▶ _Problem to work on_: Please report every line in the listing below that contains the string "instances", copying each such line in full. Treat uppercase and lowercase as different.

▶ _Input_:
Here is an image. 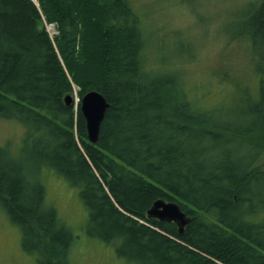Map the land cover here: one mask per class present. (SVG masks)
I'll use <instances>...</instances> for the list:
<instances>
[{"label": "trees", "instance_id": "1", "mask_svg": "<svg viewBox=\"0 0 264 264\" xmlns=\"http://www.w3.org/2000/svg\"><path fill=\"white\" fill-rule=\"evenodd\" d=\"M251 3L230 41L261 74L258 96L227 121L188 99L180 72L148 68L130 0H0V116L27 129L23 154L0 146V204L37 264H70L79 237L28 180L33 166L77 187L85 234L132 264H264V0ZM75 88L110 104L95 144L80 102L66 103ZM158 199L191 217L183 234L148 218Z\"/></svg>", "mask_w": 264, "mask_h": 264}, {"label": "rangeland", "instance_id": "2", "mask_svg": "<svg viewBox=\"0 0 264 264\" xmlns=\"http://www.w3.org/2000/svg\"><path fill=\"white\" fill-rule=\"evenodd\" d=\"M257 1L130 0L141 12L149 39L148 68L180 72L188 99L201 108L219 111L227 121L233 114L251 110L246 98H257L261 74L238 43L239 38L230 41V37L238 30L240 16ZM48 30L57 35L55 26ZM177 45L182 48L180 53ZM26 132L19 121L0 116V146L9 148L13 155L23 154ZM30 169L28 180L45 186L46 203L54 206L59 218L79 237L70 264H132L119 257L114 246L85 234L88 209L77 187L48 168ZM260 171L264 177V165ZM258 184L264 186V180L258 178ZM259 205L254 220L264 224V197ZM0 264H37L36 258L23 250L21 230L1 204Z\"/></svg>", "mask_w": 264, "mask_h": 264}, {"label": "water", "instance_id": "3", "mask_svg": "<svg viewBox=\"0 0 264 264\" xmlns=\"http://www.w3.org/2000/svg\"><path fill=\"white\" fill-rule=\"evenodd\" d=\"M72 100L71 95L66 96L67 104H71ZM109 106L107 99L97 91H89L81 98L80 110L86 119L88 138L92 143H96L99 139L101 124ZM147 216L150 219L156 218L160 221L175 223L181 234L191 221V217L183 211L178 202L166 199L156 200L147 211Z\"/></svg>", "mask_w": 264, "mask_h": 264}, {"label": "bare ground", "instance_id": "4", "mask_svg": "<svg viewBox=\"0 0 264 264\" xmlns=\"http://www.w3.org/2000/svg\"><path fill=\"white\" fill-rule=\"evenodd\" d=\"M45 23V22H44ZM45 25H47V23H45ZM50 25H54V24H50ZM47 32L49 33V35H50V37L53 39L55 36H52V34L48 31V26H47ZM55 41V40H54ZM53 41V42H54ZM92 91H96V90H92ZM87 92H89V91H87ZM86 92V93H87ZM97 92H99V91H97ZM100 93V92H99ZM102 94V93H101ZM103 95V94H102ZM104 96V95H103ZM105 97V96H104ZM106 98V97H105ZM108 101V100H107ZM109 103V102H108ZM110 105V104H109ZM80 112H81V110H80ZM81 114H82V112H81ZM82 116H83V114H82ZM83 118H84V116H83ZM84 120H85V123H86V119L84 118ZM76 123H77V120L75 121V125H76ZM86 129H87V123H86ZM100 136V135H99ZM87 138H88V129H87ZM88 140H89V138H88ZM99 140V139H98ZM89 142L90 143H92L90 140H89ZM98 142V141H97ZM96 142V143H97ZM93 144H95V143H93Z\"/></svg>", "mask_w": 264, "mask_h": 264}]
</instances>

--

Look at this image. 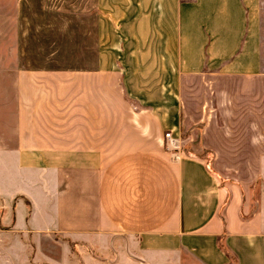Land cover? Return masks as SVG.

▶ _Finished task_:
I'll use <instances>...</instances> for the list:
<instances>
</instances>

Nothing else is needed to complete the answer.